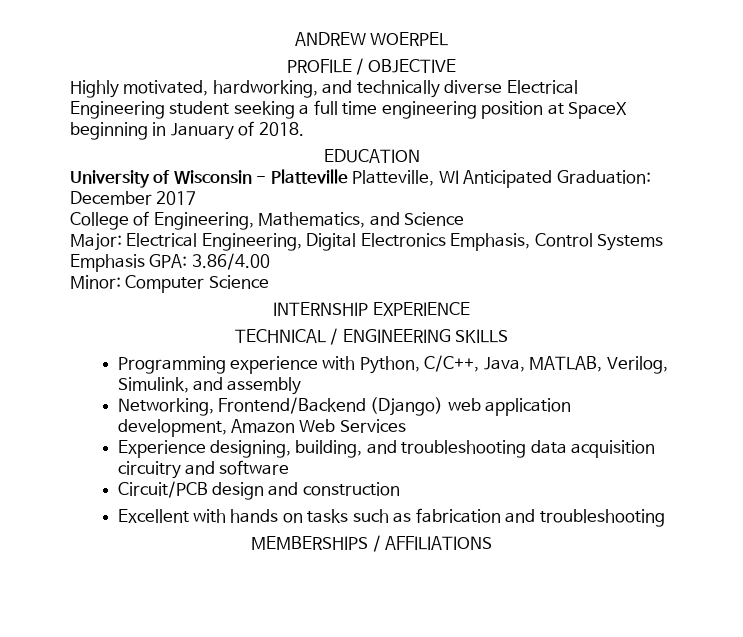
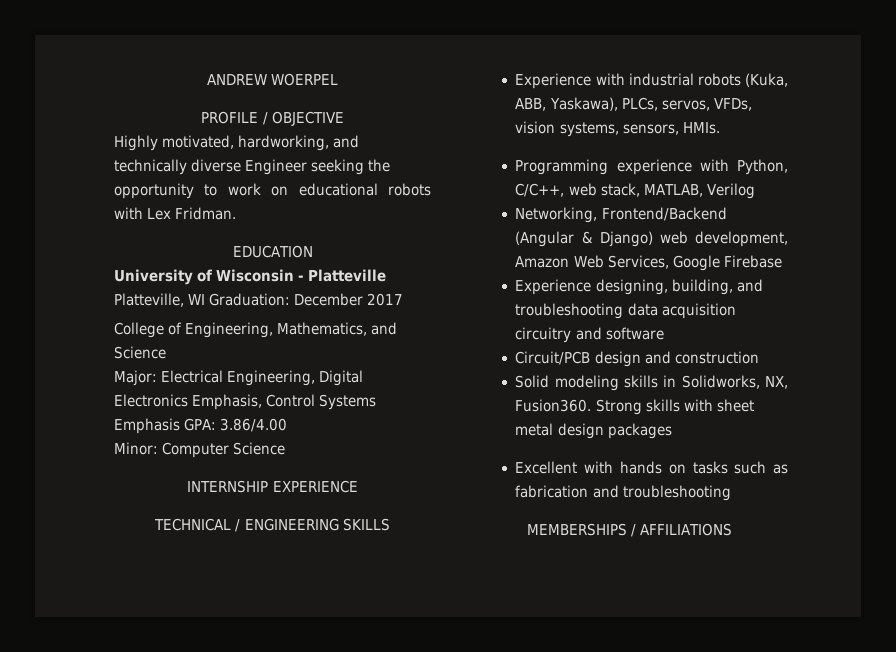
[506,80,578,94] [70,100,628,119] [70,121,304,140] Electrical Engineering student seeking a full time engineering position at SpaceX beginning in January of 2018. -> [245,159,391,175] [114,183,431,199] [114,207,237,220] Engineer seeking the opportunity to work on educational robots with Lex Fridman.
[463,170,553,188] Anticipated -> (206, 299) none
(509, 336) none -> [515,73,788,89] [515,97,752,111] [515,121,720,137] // Experience with industrial robots (Kuka, ABB, Yaskawa), PLCs, servos, VFDs, vision systems, sensors, HMIs.
[483,356,668,374] [117,377,302,395] [117,397,572,416] [117,419,406,437] Java, MATLAB, Verilog, Simulink, and assembly // Networking, Frontend/Backend (Django) web application development, Amazon Web Services -> [568,183,755,199] [515,207,727,223] [515,231,788,247] [515,255,782,271] web stack, MATLAB, Verilog // Networking, Frontend/Backend (Angular & Django) web development, Amazon Web Services, Google Firebase
(400, 489) none -> [515,375,788,391] [515,399,754,415] [515,423,672,439] // Solid modeling skills in Solidworks, NX, Fusion360. Strong skills with sheet metal design packages

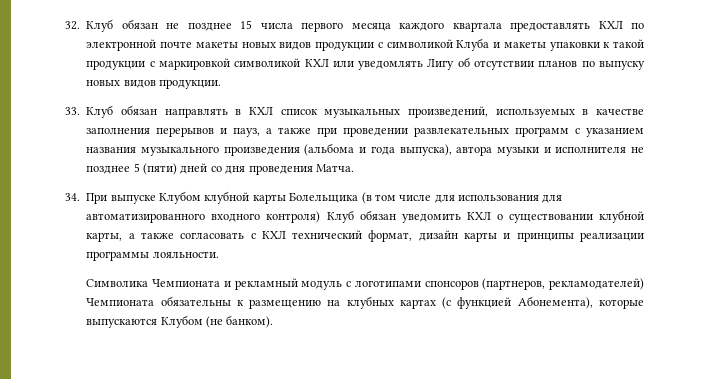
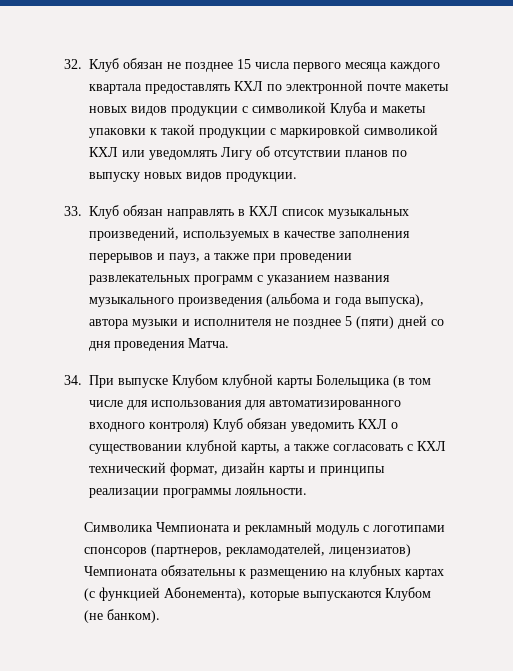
[548,278,644,290] рекламодателей) -> [226,543,412,557] рекламодателей, лицензиатов)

---------------

Would you show each line of the listing above that has the string "none"?

§ **Your response**
[463,170,553,188] Anticipated -> (206, 299) none
(509, 336) none -> [515,73,788,89] [515,97,752,111] [515,121,720,137] // Experience with industrial robots (Kuka, ABB, Yaskawa), PLCs, servos, VFDs, vision systems, sensors, HMIs.
(400, 489) none -> [515,375,788,391] [515,399,754,415] [515,423,672,439] // Solid modeling skills in Solidworks, NX, Fusion360. Strong skills with sheet metal design packages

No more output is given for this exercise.